I Just Want My Pants Back by David J. Rosen
This book made me feel like I was the only sober person at a party. It made me feel out of touch for not understanding why I should care about the seemingly insignificant problems of these New York hipster twenty-somethings. Descriptions of ichat exchanges, emails, parties, drunk nights and hookups didn’t make me long for my college days back—it made me long for something important to happen. Mostly, this book just made me feel old.
About a third of the way through, I flipped it over and read the author bio. I saw that he’s a former advertising creative director. Which made me nod and think, “Ah, that makes sense.” It made sense because through most of this book, I felt like behind the pretty well-crafted prose was smugness and the feeling you get from someone who thinks they’re funny. And I say this as an advertising creative director myself.
That’s not to say that this book isn’t funny. Lines like “I definitely preferred vodka to regular potatoes,” made me chuckle, sometimes out loud. And when the narrator spots a Huey Lewis album in a bar’s jukebox, he muses that only members of The News would intentionally play a Huey Lewis song. But these are all surface laughs. I kept hoping for more substance. But the more I read, the more I realized that was like waiting for wisdom in an episode of Jersey Shore (not coincidentally, this book spawned a TV series on MTV, the same network that birthed the Shore). Okay, I thought. The point of this book is that nothing of significance happens. This is Slackers for the new generation. But then something significant does happen—a literal life-and-death issue—and it seems heavy-handed.

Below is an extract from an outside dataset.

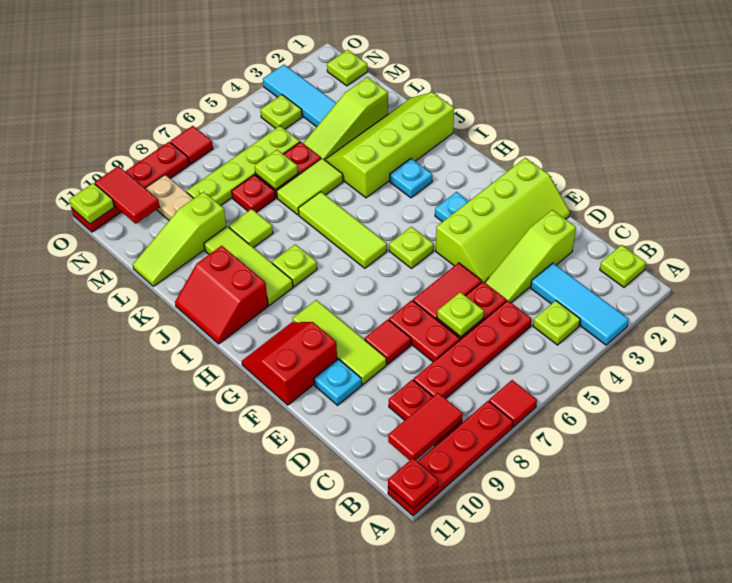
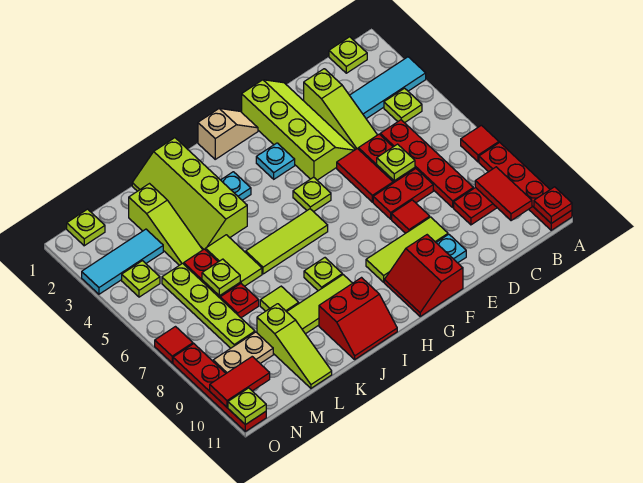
none -> tan 1x2 slope [198,108,258,159]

All this sounds like I hated this book. I didn’t. It was like watching a decent sitcom. It starts off with a random, rather raunchy hookup involving the narrator’s refrigerator, and has a nice pace all the way through. The most interesting thing that happened as I read was that I found my feelings toward the narrator mirroring those of the other characters in the book. The narrator is a bit of a dick. Self-centered and unreliable—two of my least favorite traits. But like the characters in the novel, I found myself brought back time and again, little by little, by the narrator’s charm. And it’s really not fair to judge a novel based on what I wanted it to be. This was never supposed to be something deep. It’s cotton candy, which can be very good sometimes. I also think I’m just not in the demographic for this book. I may have enjoyed it more 15 years ago, when hanging out with friends, drinking myself into a stupor five nights a week and banging strange girls inside my open refrigerator were things that interested me. Not that any of that ever happened.